A friend and colleague, the Rev. Kathleen McTigue, wrote words for New Year's Day that are certainly apropos for the New Year's Day on the calendar yet, really, for any day when we find ourselves at some new beginning:
The first of January is another day dawning, the sun rising as the sun always rises, the earth moving in its rhythms, with or without a certain as the day of new beginning, separating the old from the new.  So it is:  everything is the same, bound into its history as we ourselves are bound. 
Yet we also stand at a threshold, the new year something truly new, still unformed, leaving a stunning power in our hands: 
What shall we do with this great gift of Time, this year? 

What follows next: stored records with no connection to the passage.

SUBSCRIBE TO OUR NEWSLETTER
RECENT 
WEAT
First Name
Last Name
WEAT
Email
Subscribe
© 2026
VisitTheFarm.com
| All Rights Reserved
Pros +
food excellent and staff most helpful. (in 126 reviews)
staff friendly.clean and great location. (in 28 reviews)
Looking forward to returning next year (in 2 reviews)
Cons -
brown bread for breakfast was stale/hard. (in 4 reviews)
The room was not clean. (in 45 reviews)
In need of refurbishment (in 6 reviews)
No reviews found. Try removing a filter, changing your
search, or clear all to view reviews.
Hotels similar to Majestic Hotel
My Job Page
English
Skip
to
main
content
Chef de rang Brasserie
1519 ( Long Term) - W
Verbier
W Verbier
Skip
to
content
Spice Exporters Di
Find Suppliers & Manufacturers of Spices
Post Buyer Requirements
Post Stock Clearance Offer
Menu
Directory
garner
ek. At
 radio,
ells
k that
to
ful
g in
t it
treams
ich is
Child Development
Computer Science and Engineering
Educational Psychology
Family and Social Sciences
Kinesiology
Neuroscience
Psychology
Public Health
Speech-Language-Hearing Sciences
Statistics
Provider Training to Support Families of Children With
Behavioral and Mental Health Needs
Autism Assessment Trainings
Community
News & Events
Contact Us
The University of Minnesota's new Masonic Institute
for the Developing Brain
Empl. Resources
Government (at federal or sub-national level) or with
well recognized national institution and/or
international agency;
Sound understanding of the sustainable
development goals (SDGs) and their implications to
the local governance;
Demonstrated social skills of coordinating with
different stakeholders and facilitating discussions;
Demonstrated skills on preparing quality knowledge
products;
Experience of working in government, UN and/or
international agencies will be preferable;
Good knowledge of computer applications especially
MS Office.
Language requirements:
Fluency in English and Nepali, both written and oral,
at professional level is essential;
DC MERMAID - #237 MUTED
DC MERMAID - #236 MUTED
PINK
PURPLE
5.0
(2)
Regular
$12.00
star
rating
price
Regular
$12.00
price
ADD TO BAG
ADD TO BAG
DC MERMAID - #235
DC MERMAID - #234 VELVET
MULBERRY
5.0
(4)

Let us begin by remembering that whatever justice, whatever peace and wholeness might bloom in our world this year, we are the hearts and minds, the hands and feet, the embodiment of all the best visions of our people.  
The year can be new ground for the seeds of our dreams.  Let us take the step forward, together, onto new ground, planting our dreams well, faithfully, and in joy.
"What shall we do with this great gift of Time, this year?"  I love that question, and I've actually come to think of it as two questions.  The first is asking us what we're going to do with the gift of Time that is the year to come.  The other asks what we plan to do with the gift of time this year.  Both are very important questions, and the somewhat subtle distinction between them seems like fertile ground to explore.

One of the things I'm doing with the gift of Time at what feels like a new beginning for me is (re)launching Pathways of Spirit, an at-a-distance Spiritual Direction practice.  In coming posts I'll say more about what I think "spiritual direction" is (and is not), what "spirituality" is, and why we'd have to "practice" any of this.  For now, in this first post, let me just say that these questions of what we are going to do with the gift of this coming year's worth of time, and what we're planning on doing with the gift of time this year, are just the kinds of questions we might explore together.

That brings me to another line from Kathleen's piece that stands out for me:  "Let us take the step forward, together."  While it is true that no one can walk the path of our lives for us -- only you or I can walk our particular path -- it is also true that we can walk with one another, walk near enough to one another that we can offer each other companionship.  The Spirit, however you may understand that term, travels many pathways.  I offer my companionship as you find yours.